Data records
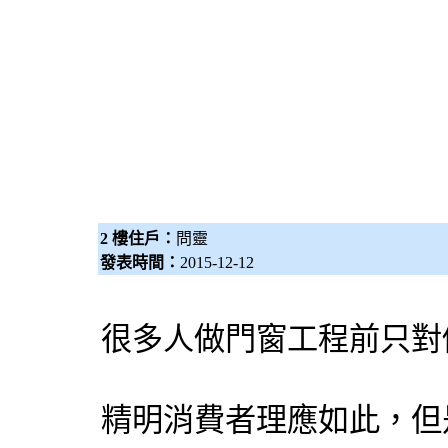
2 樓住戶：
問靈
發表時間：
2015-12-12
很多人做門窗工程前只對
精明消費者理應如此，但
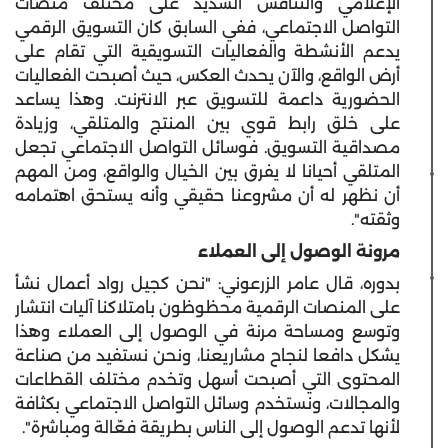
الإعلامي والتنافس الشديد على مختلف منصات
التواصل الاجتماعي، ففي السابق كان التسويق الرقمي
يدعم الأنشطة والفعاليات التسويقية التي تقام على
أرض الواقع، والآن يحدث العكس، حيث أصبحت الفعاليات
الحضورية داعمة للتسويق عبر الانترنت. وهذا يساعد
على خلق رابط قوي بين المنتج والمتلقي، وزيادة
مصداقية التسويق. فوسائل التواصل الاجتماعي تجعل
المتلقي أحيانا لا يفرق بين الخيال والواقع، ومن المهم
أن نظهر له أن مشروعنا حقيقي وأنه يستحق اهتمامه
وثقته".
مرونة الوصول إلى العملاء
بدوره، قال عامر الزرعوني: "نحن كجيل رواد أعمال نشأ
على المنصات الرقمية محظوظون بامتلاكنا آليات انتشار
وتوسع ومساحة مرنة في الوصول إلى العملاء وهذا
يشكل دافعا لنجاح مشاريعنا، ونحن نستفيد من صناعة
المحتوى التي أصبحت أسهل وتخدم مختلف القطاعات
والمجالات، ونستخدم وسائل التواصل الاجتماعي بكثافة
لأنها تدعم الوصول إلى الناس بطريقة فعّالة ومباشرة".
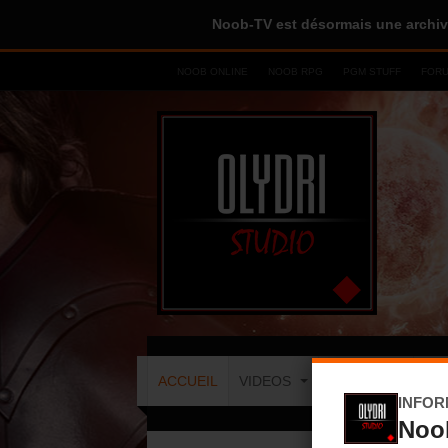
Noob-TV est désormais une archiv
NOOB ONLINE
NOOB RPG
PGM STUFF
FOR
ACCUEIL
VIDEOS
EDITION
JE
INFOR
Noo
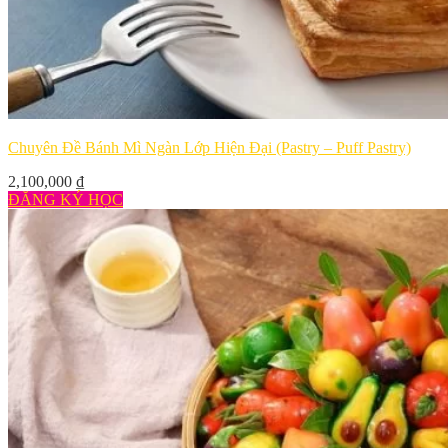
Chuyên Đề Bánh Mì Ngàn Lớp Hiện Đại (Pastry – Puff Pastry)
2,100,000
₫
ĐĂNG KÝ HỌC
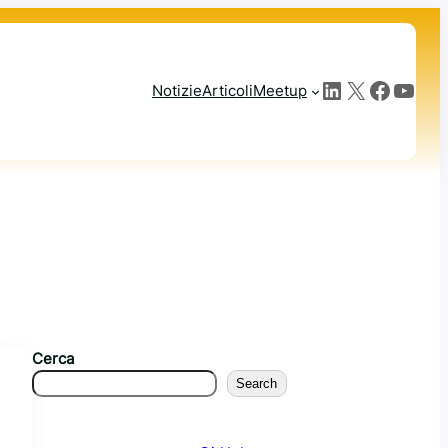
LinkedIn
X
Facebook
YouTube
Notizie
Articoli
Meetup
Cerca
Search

> Directions for this task
Every entry should be returned exactly as written, minus the pictures.

> Completed exercise
2 樓住戶：
問靈
發表時間：
2015-12-12
很多人做門窗工程前只對
精明消費者理應如此，但
الإعلامي والتنافس الشديد على مختلف منصات
التواصل الاجتماعي، ففي السابق كان التسويق الرقمي
يدعم الأنشطة والفعاليات التسويقية التي تقام على
أرض الواقع، والآن يحدث العكس، حيث أصبحت الفعاليات
الحضورية داعمة للتسويق عبر الانترنت. وهذا يساعد
على خلق رابط قوي بين المنتج والمتلقي، وزيادة
مصداقية التسويق. فوسائل التواصل الاجتماعي تجعل
المتلقي أحيانا لا يفرق بين الخيال والواقع، ومن المهم
أن نظهر له أن مشروعنا حقيقي وأنه يستحق اهتمامه
وثقته".
مرونة الوصول إلى العملاء
بدوره، قال عامر الزرعوني: "نحن كجيل رواد أعمال نشأ
على المنصات الرقمية محظوظون بامتلاكنا آليات انتشار
وتوسع ومساحة مرنة في الوصول إلى العملاء وهذا
يشكل دافعا لنجاح مشاريعنا، ونحن نستفيد من صناعة
المحتوى التي أصبحت أسهل وتخدم مختلف القطاعات
والمجالات، ونستخدم وسائل التواصل الاجتماعي بكثافة
لأنها تدعم الوصول إلى الناس بطريقة فعّالة ومباشرة".
Noob-TV est désormais une archiv
NOOB ONLINE
NOOB RPG
PGM STUFF
FOR
ACCUEIL
VIDEOS
EDITION
JE
INFOR
Noo
Chuyên Đề Bánh Mì Ngàn Lớp Hiện Đại (Pastry – Puff Pastry)
2,100,000
₫
ĐĂNG KÝ HỌC
LinkedIn
X
Facebook
YouTube
Notizie
Articoli
Meetup
Cerca
Search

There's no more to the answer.